Document images paired with source code
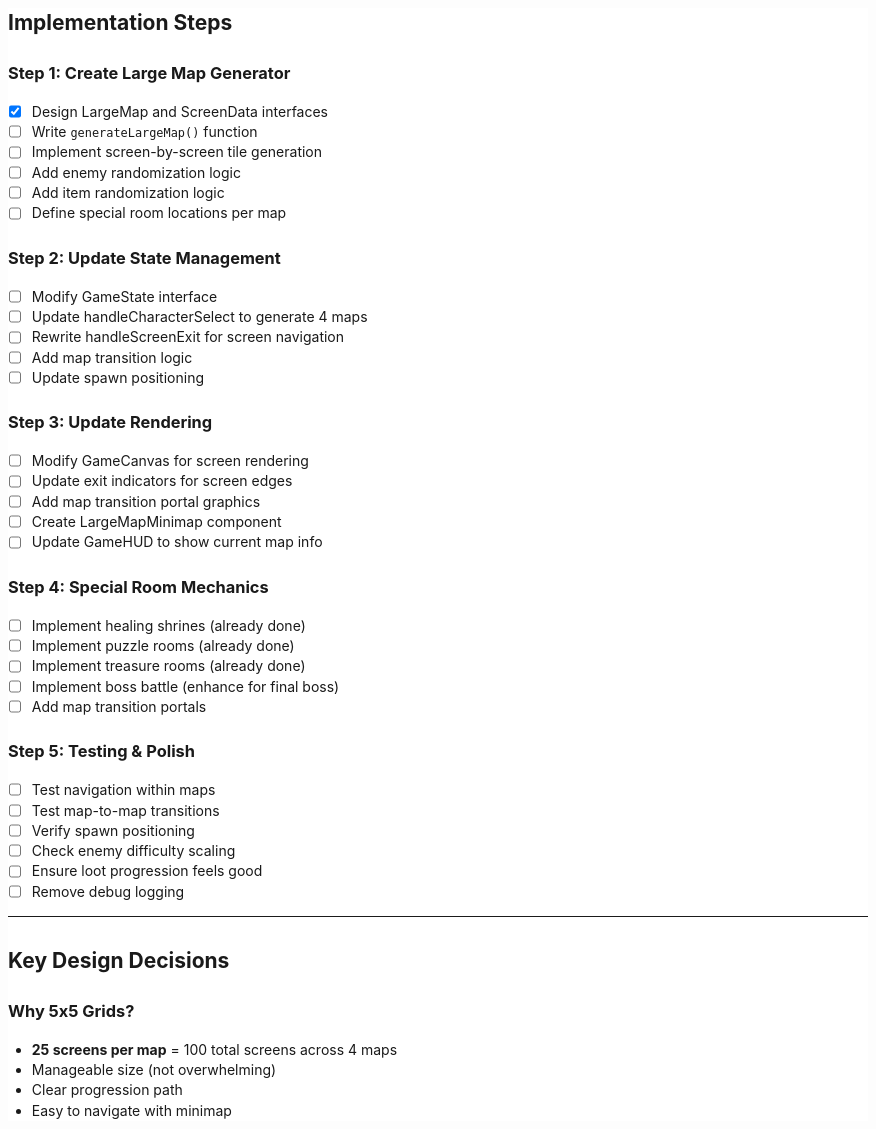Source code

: 
## Implementation Steps

### Step 1: Create Large Map Generator
- [x] Design LargeMap and ScreenData interfaces
- [ ] Write `generateLargeMap()` function
- [ ] Implement screen-by-screen tile generation
- [ ] Add enemy randomization logic
- [ ] Add item randomization logic
- [ ] Define special room locations per map

### Step 2: Update State Management
- [ ] Modify GameState interface
- [ ] Update handleCharacterSelect to generate 4 maps
- [ ] Rewrite handleScreenExit for screen navigation
- [ ] Add map transition logic
- [ ] Update spawn positioning

### Step 3: Update Rendering
- [ ] Modify GameCanvas for screen rendering
- [ ] Update exit indicators for screen edges
- [ ] Add map transition portal graphics
- [ ] Create LargeMapMinimap component
- [ ] Update GameHUD to show current map info

### Step 4: Special Room Mechanics
- [ ] Implement healing shrines (already done)
- [ ] Implement puzzle rooms (already done)
- [ ] Implement treasure rooms (already done)
- [ ] Implement boss battle (enhance for final boss)
- [ ] Add map transition portals

### Step 5: Testing & Polish
- [ ] Test navigation within maps
- [ ] Test map-to-map transitions
- [ ] Verify spawn positioning
- [ ] Check enemy difficulty scaling
- [ ] Ensure loot progression feels good
- [ ] Remove debug logging

---

## Key Design Decisions

### Why 5x5 Grids?
- **25 screens per map** = 100 total screens across 4 maps
- Manageable size (not overwhelming)
- Clear progression path
- Easy to navigate with minimap
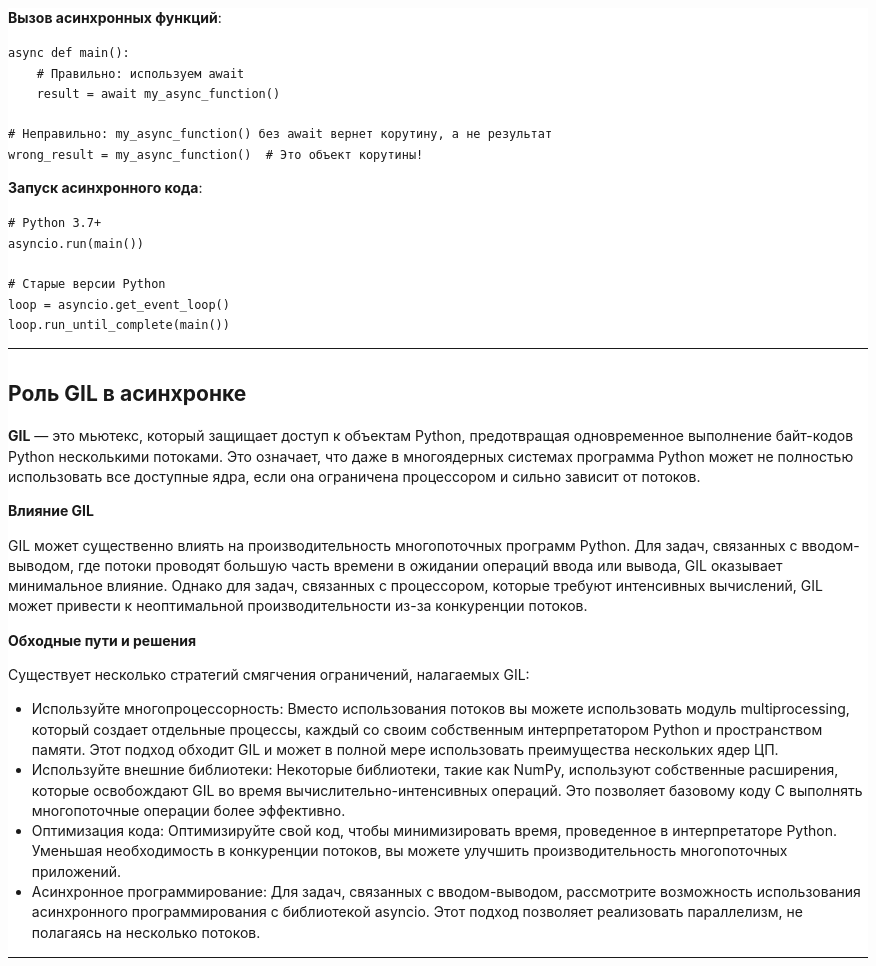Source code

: **Вызов асинхронных функций**:

    async def main():
        # Правильно: используем await
        result = await my_async_function()
    
    # Неправильно: my_async_function() без await вернет корутину, а не результат
    wrong_result = my_async_function()  # Это объект корутины!

**Запуск асинхронного кода**:

    # Python 3.7+
    asyncio.run(main())
    
    # Старые версии Python
    loop = asyncio.get_event_loop()
    loop.run_until_complete(main())

---

## Роль GIL в асинхронке
**GIL** — это мьютекс, который защищает доступ к объектам Python, предотвращая одновременное выполнение байт-кодов Python несколькими потоками. Это означает, что даже в многоядерных системах программа Python может не полностью использовать все доступные ядра, если она ограничена процессором и сильно зависит от потоков.

**Влияние GIL**

GIL может существенно влиять на производительность многопоточных программ Python. Для задач, связанных с вводом-выводом, где потоки проводят большую часть времени в ожидании операций ввода или вывода, GIL оказывает минимальное влияние. Однако для задач, связанных с процессором, которые требуют интенсивных вычислений, GIL может привести к неоптимальной производительности из-за конкуренции потоков.

**Обходные пути и решения**

Существует несколько стратегий смягчения ограничений, налагаемых GIL:

- Используйте многопроцессорность: Вместо использования потоков вы можете использовать модуль multiprocessing, который создает отдельные процессы, каждый со своим собственным интерпретатором Python и пространством памяти. Этот подход обходит GIL и может в полной мере использовать преимущества нескольких ядер ЦП.
- Используйте внешние библиотеки: Некоторые библиотеки, такие как NumPy, используют собственные расширения, которые освобождают GIL во время вычислительно-интенсивных операций. Это позволяет базовому коду C выполнять многопоточные операции более эффективно.
- Оптимизация кода: Оптимизируйте свой код, чтобы минимизировать время, проведенное в интерпретаторе Python. Уменьшая необходимость в конкуренции потоков, вы можете улучшить производительность многопоточных приложений.
- Асинхронное программирование: Для задач, связанных с вводом-выводом, рассмотрите возможность использования асинхронного программирования с библиотекой asyncio. Этот подход позволяет реализовать параллелизм, не полагаясь на несколько потоков.

---
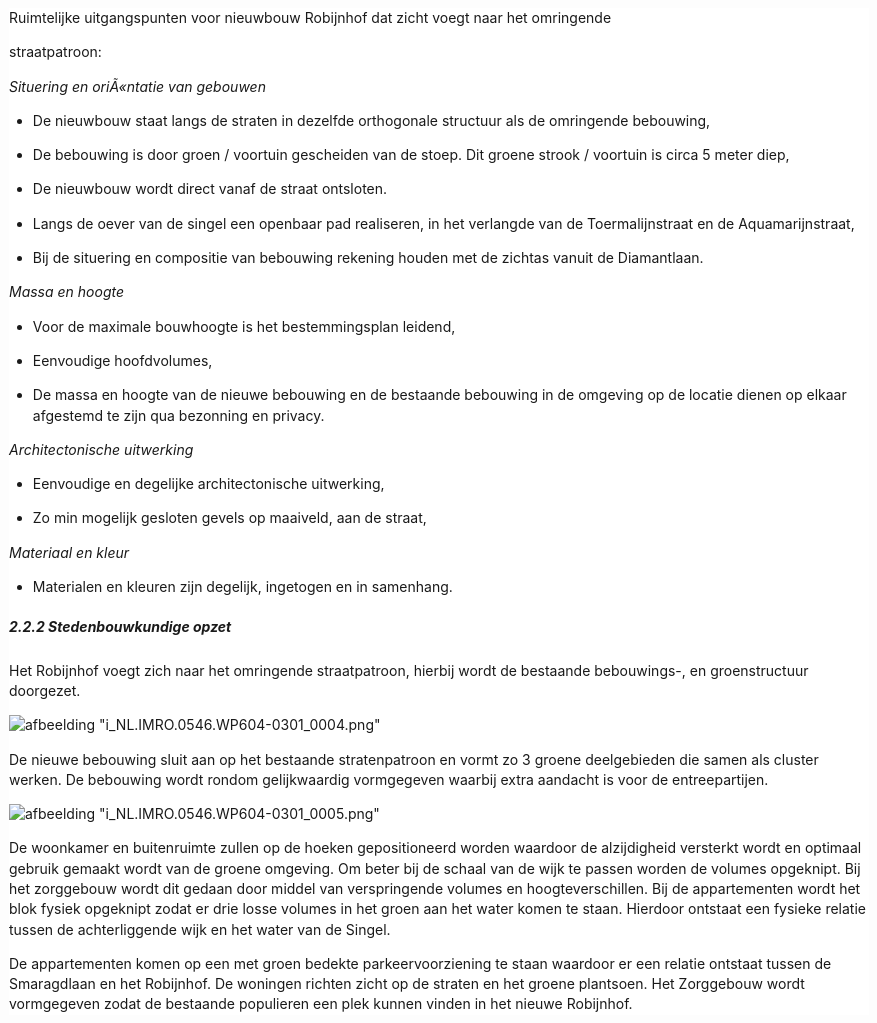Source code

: Ruimtelijke uitgangspunten voor nieuwbouw Robijnhof dat zicht voegt naar het omringende

straatpatroon:

*Situering en oriÃ«ntatie van gebouwen*

* De nieuwbouw staat langs de straten in dezelfde orthogonale structuur als de omringende bebouwing,

* De bebouwing is door groen / voortuin gescheiden van de stoep. Dit groene strook / voortuin is circa 5 meter diep,

* De nieuwbouw wordt direct vanaf de straat ontsloten.

* Langs de oever van de singel een openbaar pad realiseren, in het verlangde van de Toermalijnstraat en de Aquamarijnstraat,

* Bij de situering en compositie van bebouwing rekening houden met de zichtas vanuit de Diamantlaan.

*Massa en hoogte*

* Voor de maximale bouwhoogte is het bestemmingsplan leidend,

* Eenvoudige hoofdvolumes,

* De massa en hoogte van de nieuwe bebouwing en de bestaande bebouwing in de omgeving op de locatie dienen op elkaar afgestemd te zijn qua bezonning en privacy.

*Architectonische uitwerking*

* Eenvoudige en degelijke architectonische uitwerking,

* Zo min mogelijk gesloten gevels op maaiveld, aan de straat,

*Materiaal en kleur*

* Materialen en kleuren zijn degelijk, ingetogen en in samenhang.

##### 2\.2\.2 Stedenbouwkundige opzet

Het Robijnhof voegt zich naar het omringende straatpatroon, hierbij wordt de bestaande bebouwings\-, en groenstructuur doorgezet.

![afbeelding "i_NL.IMRO.0546.WP604-0301_0004.png"](i_NL.IMRO.0546.WP604-0301_0004.png)

De nieuwe bebouwing sluit aan op het bestaande stratenpatroon en vormt zo 3 groene deelgebieden die samen als cluster werken. De bebouwing wordt rondom gelijkwaardig vormgegeven waarbij extra aandacht is voor de entreepartijen.

![afbeelding "i_NL.IMRO.0546.WP604-0301_0005.png"](i_NL.IMRO.0546.WP604-0301_0005.png)

De woonkamer en buitenruimte zullen op de hoeken gepositioneerd worden waardoor de alzijdigheid versterkt wordt en optimaal gebruik gemaakt wordt van de groene omgeving. Om beter bij de schaal van de wijk te passen worden de volumes opgeknipt. Bij het zorggebouw wordt dit gedaan door middel van verspringende volumes en hoogteverschillen. Bij de appartementen wordt het blok fysiek opgeknipt zodat er drie losse volumes in het groen aan het water komen te staan. Hierdoor ontstaat een fysieke relatie tussen de achterliggende wijk en het water van de Singel.

De appartementen komen op een met groen bedekte parkeervoorziening te staan waardoor er een relatie ontstaat tussen de Smaragdlaan en het Robijnhof. De woningen richten zicht op de straten en het groene plantsoen. Het Zorggebouw wordt vormgegeven zodat de bestaande populieren een plek kunnen vinden in het nieuwe Robijnhof.
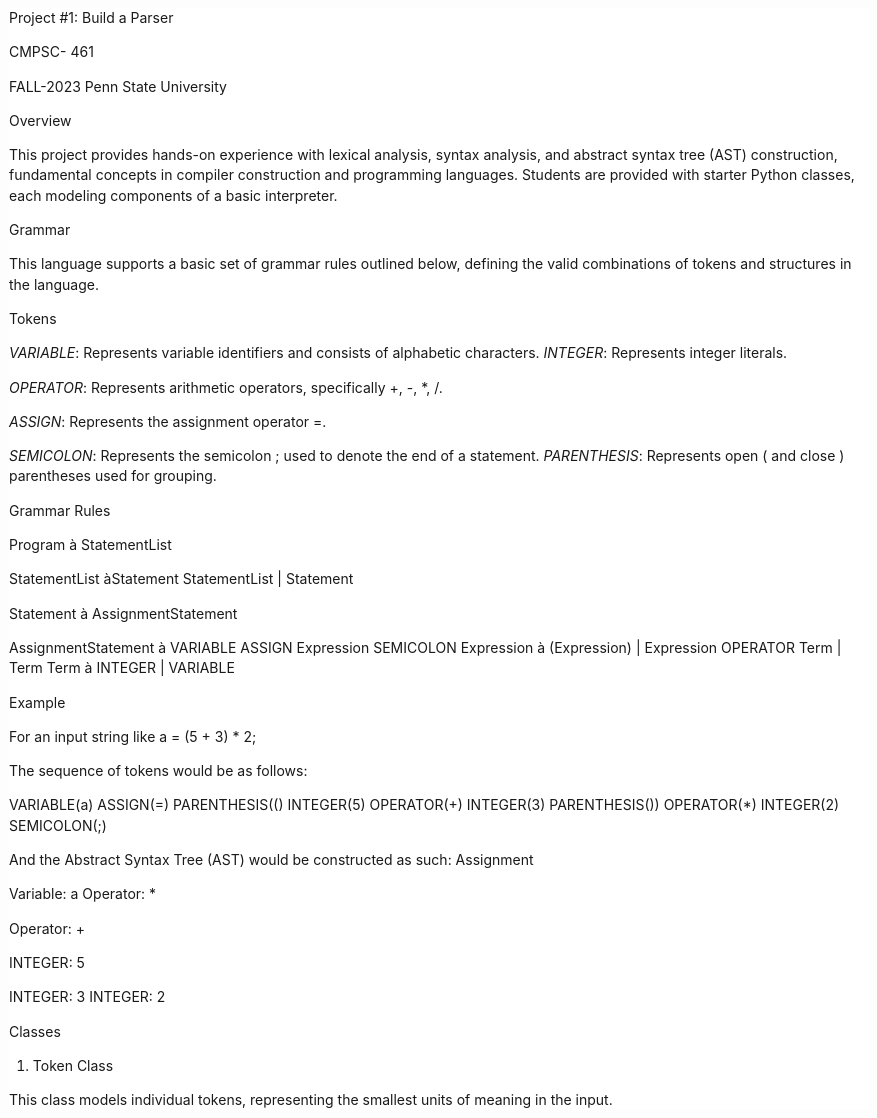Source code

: Project #1: Build a Parser 

CMPSC- 461 

FALL-2023       Penn State University 

Overview 

This project provides hands-on experience with lexical analysis, syntax analysis, and abstract syntax tree (AST) construction, fundamental concepts in compiler construction and programming languages. Students are provided with starter Python classes, each modeling components of a basic interpreter. 

Grammar 

This language supports a basic set of grammar rules outlined below, defining the valid combinations of tokens and structures in the language. 

Tokens 

*VARIABLE*:    Represents variable identifiers and consists of alphabetic characters. *INTEGER*:    Represents integer literals. 

*OPERATOR*:    Represents arithmetic operators, specifically +, -, \*, /. 

*ASSIGN*:   Represents the assignment operator =. 

*SEMICOLON*:   Represents the semicolon ; used to denote the end of a statement. *PARENTHESIS*:   Represents open ( and close ) parentheses used for grouping. 

Grammar Rules 

Program à StatementList 

StatementList àStatement StatementList | Statement 

Statement à AssignmentStatement  

AssignmentStatement à VARIABLE ASSIGN Expression SEMICOLON Expression à (Expression) | Expression OPERATOR Term | Term  Term à INTEGER | VARIABLE 

Example

For an input string like a = (5 + 3) \* 2;  

The sequence of tokens would be as follows: 

VARIABLE(a) ASSIGN(=) PARENTHESIS(() INTEGER(5) OPERATOR(+) INTEGER(3) PARENTHESIS()) OPERATOR(\*) INTEGER(2) SEMICOLON(;)  

And the Abstract Syntax Tree (AST) would be constructed as such: Assignment 

Variable: a Operator: \* 

Operator: + 

INTEGER: 5 

INTEGER: 3 INTEGER: 2 

Classes 

1. Token Class 

This class models individual tokens, representing the smallest units of meaning in the input.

## EXERCISE OBJECTIVE
Rewrite the part that opens with the line containing "bezonning en privacy." and closes with the line containing "Het Robijnhof voegt", putting "blinde" in place of "gesloten" and leaving everything else as it is.

## RESPONSE TO THIS EXERCISE
* De massa en hoogte van de nieuwe bebouwing en de bestaande bebouwing in de omgeving op de locatie dienen op elkaar afgestemd te zijn qua bezonning en privacy.

*Architectonische uitwerking*

* Eenvoudige en degelijke architectonische uitwerking,

* Zo min mogelijk blinde gevels op maaiveld, aan de straat,

*Materiaal en kleur*

* Materialen en kleuren zijn degelijk, ingetogen en in samenhang.

##### 2\.2\.2 Stedenbouwkundige opzet

Het Robijnhof voegt zich naar het omringende straatpatroon, hierbij wordt de bestaande bebouwings\-, en groenstructuur doorgezet.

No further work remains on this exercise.